Thirty Second Sunday of the Year Homily

Posted on Nov 14, 2017

THIRTY SECOND SUNDAY OF THE YEAR

12 November 2017

Homily

I have a lot of empathy for the foolish virgins/bridesmaids in the story Jesus tells today.

I’ve discovered that some people are just too gentle for this world, too easily broken.

They always seem to be in the wrong place at the right time,

or in the right place at the wrong time.

Several years ago I went to visit a boarding school to visit the son of a parishioner.

When we met he said, “No one likes me.”

He was new to the school, coming in half way through the year.

With all of my earthly wisdom, I said,

“It’s hard to change schools and leave all your friends behind.”

He replied, “I didn’t have any friends in my other school either.”

I wouldn’t have known what to say to him.

Even though I’m not into hug therapy what else would you have done with this teenager?

The world is hard on some people.

People who are not malicious, nor intentionally irresponsible.

People who never quite get it all together at one time.
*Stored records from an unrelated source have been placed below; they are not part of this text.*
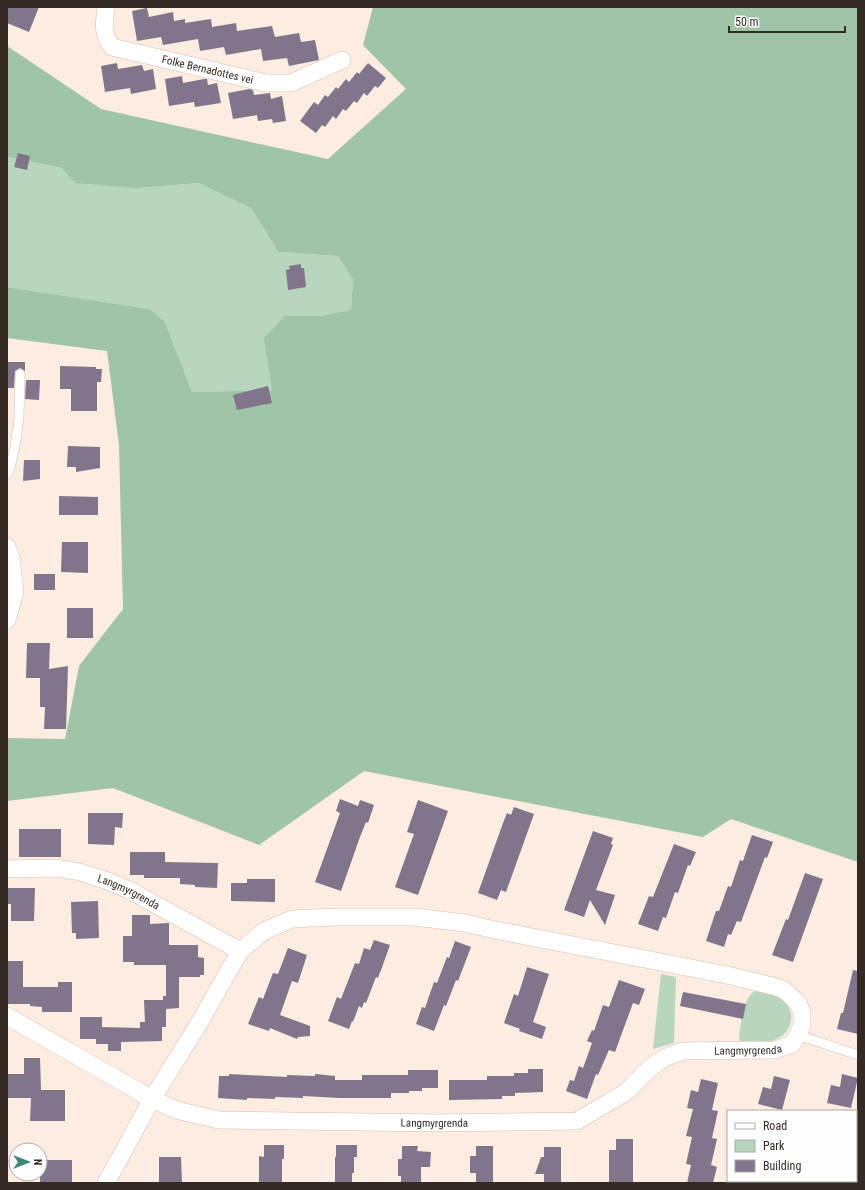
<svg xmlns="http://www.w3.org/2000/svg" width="865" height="1190" font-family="'Roboto Condensed',sans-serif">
  <rect width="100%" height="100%" fill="#fcece1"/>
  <g fill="#b8d6bd">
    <path d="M 7,157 L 62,168 L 138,188 L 199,183 L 252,209 L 278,252 L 338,256 L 353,280 L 351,310 L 319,316 L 285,316 L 272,390 L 192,392 L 165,322 L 150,309 L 7,287 Z"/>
    <path d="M 661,974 L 676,977 L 674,1043 L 653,1049 Z"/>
    <path d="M 755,991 C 764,993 774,994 781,999 C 797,1009 793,1032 777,1039 C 766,1044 751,1042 740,1041 L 739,1036 C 741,1024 743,997 755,991 Z"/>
  </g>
  <path fill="#a0c4a7" d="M 373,7 L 858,7 L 858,862 L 731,819 L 703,837 L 364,771 L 259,845 L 113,788 L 7,801 L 7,738 L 65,739 L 79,666 L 123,609 L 119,445 L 107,351 L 7,338 L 7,287 L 150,309 L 165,322 L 192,392 L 272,390 L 264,338 L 285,316 L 319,316 L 351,310 L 353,280 L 338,256 L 278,252 L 252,209 L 199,183 L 138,188 L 75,183 L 62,168 L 7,157 L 7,46 L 101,109 L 328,159 L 406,89 L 363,45 Z"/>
  <g fill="#81758b">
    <path d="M 7,7 L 39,7 L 29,32 L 7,23 Z"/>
    <path d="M 147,8 L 149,17 L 173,12 L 174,21 L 185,19 L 185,23 L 211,19 L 212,27 L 236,23 L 237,31 L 272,26 L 275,37 L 299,33 L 301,42 L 315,40 L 319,60 L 289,66 L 287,58 L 263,61 L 261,49 L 226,55 L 224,47 L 200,51 L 198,39 L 163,45 L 161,37 L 137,41 L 132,11 Z"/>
    <path d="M 117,63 L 118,69 L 142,65 L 144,71 L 153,69 L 156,89 L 131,94 L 130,88 L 105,92 L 101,66 Z"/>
    <path d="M 368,63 L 386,78 L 378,88 L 375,86 L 367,96 L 364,93 L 357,103 L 354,101 L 346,111 L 343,109 L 336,119 L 333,116 L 325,127 L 322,125 L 316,133 L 300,121 L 314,102 L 318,105 L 325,95 L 328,97 L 336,87 L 338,89 L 346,79 L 349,82 L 357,72 L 359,74 Z"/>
    <path d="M 182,76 L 183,83 L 204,79 L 207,79 L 208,85 L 217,83 L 221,103 L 195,107 L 194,102 L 169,106 L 165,79 Z"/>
    <path d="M 249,89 L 253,90 L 254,95 L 270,93 L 271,99 L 282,96 L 286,121 L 273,123 L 272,119 L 258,121 L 257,115 L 233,119 L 228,93 Z"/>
    <path d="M 18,153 L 30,156 L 27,170 L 14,167 Z"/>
    <path d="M 301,264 L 301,268 L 304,268 L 306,287 L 288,290 L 286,270 L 290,269 L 289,266 Z"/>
    <path d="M 7,362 L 25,362 L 25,371 L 20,368 L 15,371 L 14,388 L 7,388 Z"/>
    <path d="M 60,366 L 96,367 L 96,369 L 102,369 L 101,382 L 97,382 L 97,411 L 71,411 L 71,389 L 60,389 Z"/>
    <path d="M 26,380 L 40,380 L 39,400 L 25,399 Z"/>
    <path d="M 268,386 L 272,403 L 237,410 L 233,395 Z"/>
    <path d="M 68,446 L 100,447 L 100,468 L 76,472 L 76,467 L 67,467 Z"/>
    <path d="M 24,460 L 40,460 L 40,479 L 23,481 Z"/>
    <path d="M 59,496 L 98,497 L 98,515 L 59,515 Z"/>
    <path d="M 62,542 L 88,542 L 88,573 L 61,572 Z"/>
    <rect x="34" y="574" width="21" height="16"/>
    <rect x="67" y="608" width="26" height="30"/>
    <path d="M 27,643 L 50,643 L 49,669 L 68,666 L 66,729 L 44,729 L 45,707 L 40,707 L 40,678 L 26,678 Z"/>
    <path d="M 340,799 L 358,806 L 360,800 L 374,805 L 368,823 L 366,822 L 360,837 L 341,891 L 315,882 L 340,813 L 336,811 Z"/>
    <path d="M 418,800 L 448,811 L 418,895 L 395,887 L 414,834 L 407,832 Z"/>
    <path d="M 514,807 L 534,814 L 506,892 L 501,890 L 497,900 L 478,893 L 503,823 L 507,813 L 511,815 Z"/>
    <path d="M 88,813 L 123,813 L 122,828 L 115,827 L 114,845 L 88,844 Z"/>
    <rect x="19" y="829" width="42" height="28"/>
    <path d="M 593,831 L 613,838 L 611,844 L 613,845 L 596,890 L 615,895 L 605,925 L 590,900 L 584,917 L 564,910 Z"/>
    <path d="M 752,835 L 773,842 L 767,858 L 765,857 L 741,922 L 737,921 L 731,935 L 728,934 L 724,947 L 706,941 L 716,911 L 719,911 L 728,886 L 731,887 L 740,860 L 743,861 Z"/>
    <path d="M 674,844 L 696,852 L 690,866 L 688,865 L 678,893 L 675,892 L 666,918 L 663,917 L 658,931 L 638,924 L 649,896 L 653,897 Z"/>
    <path d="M 130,852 L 165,852 L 165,862 L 218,863 L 217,888 L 195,887 L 195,885 L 180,884 L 180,878 L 144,878 L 144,875 L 130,875 Z"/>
    <path d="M 805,873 L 823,879 L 793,962 L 772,955 L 786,919 L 788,920 Z"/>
    <path d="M 247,879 L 275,879 L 275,902 L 231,901 L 231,883 L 247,883 Z"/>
    <path d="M 8,888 L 35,888 L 34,921 L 11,921 L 11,904 L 8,904 Z"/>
    <path d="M 98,901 L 99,938 L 76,939 L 76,933 L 72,933 L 71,902 Z"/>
    <path d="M 132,915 L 150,915 L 150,924 L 169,923 L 169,945 L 198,945 L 198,957 L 204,958 L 204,975 L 200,975 L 200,977 L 179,977 L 179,1008 L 166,1009 L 166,1027 L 162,1027 L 162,1041 L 121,1042 L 121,1051 L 108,1051 L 108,1044 L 96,1044 L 96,1039 L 80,1039 L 80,1017 L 102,1017 L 102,1027 L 140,1028 L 140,1022 L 145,1022 L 144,1000 L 163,1000 L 163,996 L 166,996 L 166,965 L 134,965 L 134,962 L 123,962 L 123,936 L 132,936 Z"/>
    <path d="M 374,940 L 390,945 L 380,973 L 380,972 L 378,978 L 376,977 L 366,1003 L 364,1002 L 362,1008 L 359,1006 L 353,1022 L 352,1021 L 349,1029 L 328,1021 L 337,997 L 341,999 L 355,963 L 359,964 L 364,948 L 370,950 Z"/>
    <path d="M 455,941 L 471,947 L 458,981 L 456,980 L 446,1006 L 444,1005 L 434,1031 L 416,1024 L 422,1007 L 425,1008 L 434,982 L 437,983 L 447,957 L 449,958 Z"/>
    <path d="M 288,948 L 307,955 L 298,983 L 292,981 L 280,1015 L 310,1026 L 310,1036 L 298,1037 L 297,1039 L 270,1028 L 269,1031 L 248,1024 L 259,997 L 263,999 L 273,973 L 278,974 Z"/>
    <path d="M 7,961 L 23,961 L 23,987 L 58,987 L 58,982 L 72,982 L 72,1012 L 42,1012 L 42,1007 L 30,1006 L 30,1004 L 7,1004 Z"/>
    <path d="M 527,967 L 549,974 L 533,1022 L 546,1027 L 542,1039 L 519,1031 L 520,1029 L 504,1023 L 514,994 L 518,996 Z"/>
    <path d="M 853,970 L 858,971 L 858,1034 L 837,1029 L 841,1013 L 843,1013 Z"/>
    <path d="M 619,980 L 645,989 L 639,1005 L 633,1003 L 615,1052 L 609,1050 L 598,1075 L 596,1074 L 587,1099 L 566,1091 L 570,1080 L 574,1081 L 579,1066 L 583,1068 L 592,1043 L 587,1041 L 592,1030 L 594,1031 L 603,1005 L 609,1007 Z"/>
    <path d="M 683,992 L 746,1004 L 743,1019 L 680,1006 Z"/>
    <path d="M 24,1058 L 40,1058 L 41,1090 L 65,1090 L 65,1121 L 30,1121 L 31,1098 L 7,1098 L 7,1074 L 24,1074 Z"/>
    <path d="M 528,1069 L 543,1069 L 543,1092 L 515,1093 L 515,1096 L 502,1096 L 502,1099 L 449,1100 L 449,1080 L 487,1080 L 487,1076 L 514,1076 L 514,1073 L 528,1073 Z"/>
    <path d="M 408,1070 L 438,1070 L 438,1088 L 422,1088 L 422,1091 L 409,1091 L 409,1093 L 391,1093 L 391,1098 L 339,1098 L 303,1096 L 303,1098 L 275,1097 L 275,1099 L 247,1098 L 247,1100 L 218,1098 L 219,1076 L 229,1076 L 229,1074 L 287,1077 L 287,1075 L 315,1076 L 315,1074 L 335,1076 L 335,1080 L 362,1080 L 362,1075 L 408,1075 Z"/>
    <path d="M 842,1074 L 858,1078 L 851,1108 L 827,1103 L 831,1085 L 840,1087 Z"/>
    <path d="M 774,1076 L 790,1080 L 782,1110 L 758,1104 L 763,1087 L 771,1089 Z"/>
    <path d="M 701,1079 L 718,1083 L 712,1110 L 718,1111 L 712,1138 L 717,1139 L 711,1165 L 717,1167 L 713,1183 L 687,1183 L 691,1165 L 686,1164 L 692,1137 L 686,1136 L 693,1109 L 687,1108 L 691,1090 L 698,1092 Z"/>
    <path d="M 616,1139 L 633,1139 L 633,1183 L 609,1183 L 609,1150 L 616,1150 Z"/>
    <path d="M 264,1145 L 284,1145 L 284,1159 L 282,1159 L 282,1183 L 259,1183 L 259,1156 L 264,1157 Z"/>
    <path d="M 336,1145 L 357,1145 L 357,1157 L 354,1157 L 354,1173 L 352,1173 L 352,1183 L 335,1183 L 335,1157 L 336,1157 Z"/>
    <path d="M 402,1146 L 418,1146 L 417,1151 L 431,1152 L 430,1167 L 421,1167 L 421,1183 L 401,1183 L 401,1176 L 398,1176 L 398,1159 L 402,1159 Z"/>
    <path d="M 476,1146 L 493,1146 L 493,1183 L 476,1183 L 476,1173 L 470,1173 L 470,1156 L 476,1156 Z"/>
    <path d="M 544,1147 L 561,1147 L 561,1183 L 544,1183 L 544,1174 L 535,1174 L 541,1157 L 544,1157 Z"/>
    <path d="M 159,1157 L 181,1157 L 182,1183 L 159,1183 Z"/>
    <rect x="40" y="1160" width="32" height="22"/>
  </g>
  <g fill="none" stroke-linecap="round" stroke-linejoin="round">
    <g stroke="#d7beac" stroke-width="10">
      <g id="service">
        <path d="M 7,473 L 9,471 L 15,447 L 19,418 L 20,374"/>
        <path d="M 798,1035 L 858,1055"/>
      </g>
    </g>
    <g stroke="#d7beac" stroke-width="18">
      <g id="minor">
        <path id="s1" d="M 106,7 C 104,24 102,33 112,47 L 266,83 L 291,83 L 342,60"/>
        <path d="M 7,547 L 11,558 L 15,592 L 7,620"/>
        <path id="s2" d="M 7,869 L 57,868 L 80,872 L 108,881 L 131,891 L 240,951"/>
        <path id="s3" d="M 7,1016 L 152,1099 L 176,1110 L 219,1120 L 437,1123 L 577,1121 L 626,1092 L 650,1068 L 664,1058 L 683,1051 L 775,1050 L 792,1044 L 798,1035 L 802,1025 L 802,1013 L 799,1005 L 794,999 L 784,990 L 776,987 L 727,975 L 495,930 L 465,923 L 414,917 L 335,917 L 292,919 L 264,931 L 240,951 L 198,1025 L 152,1099 L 106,1183"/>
      </g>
    </g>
    <use href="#service" stroke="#fff" stroke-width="9"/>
    <use href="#minor" stroke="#fff" stroke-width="17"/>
  </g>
  <g text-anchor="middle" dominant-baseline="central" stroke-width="3" stroke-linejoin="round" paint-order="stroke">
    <g font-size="11" fill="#332a23" stroke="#fdfdfd">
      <text stroke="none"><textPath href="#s1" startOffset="140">Folke Bernadottes vei</textPath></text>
      <text stroke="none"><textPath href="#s2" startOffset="126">Langmyrgrenda</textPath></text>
      <text stroke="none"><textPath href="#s3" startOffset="789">Langmyrgrenda</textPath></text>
      <text stroke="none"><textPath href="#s3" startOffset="453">Langmyrgrenda</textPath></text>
    </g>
  </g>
  <rect width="865" height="1190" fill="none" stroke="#332a23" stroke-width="16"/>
  <rect x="727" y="1110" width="130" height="72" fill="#fdfdfd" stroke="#aca9a6"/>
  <rect x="735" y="1123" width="20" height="6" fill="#ffffff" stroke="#aca9a6"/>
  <text x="763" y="1130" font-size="12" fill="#332a23">Road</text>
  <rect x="735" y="1140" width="20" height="12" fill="#b8d6bd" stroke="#aca9a6"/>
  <text x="763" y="1150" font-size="12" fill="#332a23">Park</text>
  <rect x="735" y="1160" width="20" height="12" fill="#81758b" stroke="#aca9a6"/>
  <text x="763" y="1170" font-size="12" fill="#332a23">Building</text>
  <g transform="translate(28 1162) rotate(90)"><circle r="19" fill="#fdfdfd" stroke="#aca9a6"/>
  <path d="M0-3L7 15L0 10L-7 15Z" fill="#42867a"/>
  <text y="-6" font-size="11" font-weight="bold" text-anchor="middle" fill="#332a23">N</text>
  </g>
  <path d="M729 26v6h116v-6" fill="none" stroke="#332a23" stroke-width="2"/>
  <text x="735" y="26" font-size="12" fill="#332a23" stroke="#fdfdfd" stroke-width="3" paint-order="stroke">50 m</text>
</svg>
I know that exegetically I’m not supposed to make a big deal of the fact that the

wise virgins/bridesmaids didn’t share their oil with the foolish ones.  I know

at least part of the point of the story from Matthew’s perspective is that

we’re all supposed to “burn our own oil–we can’t burn anybody else’s.”

But then I have a question for Matthew or Jesus or God.

What do you say to the people like that student?

What do you say to all the people who are in the right place at the wrong time?

I want to know, because I want to believe in and love a God

who somehow makes allowances for the people who are crushed by the

weight of the world.

We are the ones who rely on God,

and could not bear it if God too turned us away

and claimed he did not know who we were.

If the moral of the story which Jesus tells today is to “keep your eyes open” then I think that teen-ager and the people like him certainly must be searching for God, counting on God to return.  They grope their way toward him, knowing neither the way or the day, but hoping against hope that “something better must surely come along because all the bad things have happened already.”

I have to believe that God too is coming toward us, trying to find us in this world.  I hope God comes soon, before we run out of oil.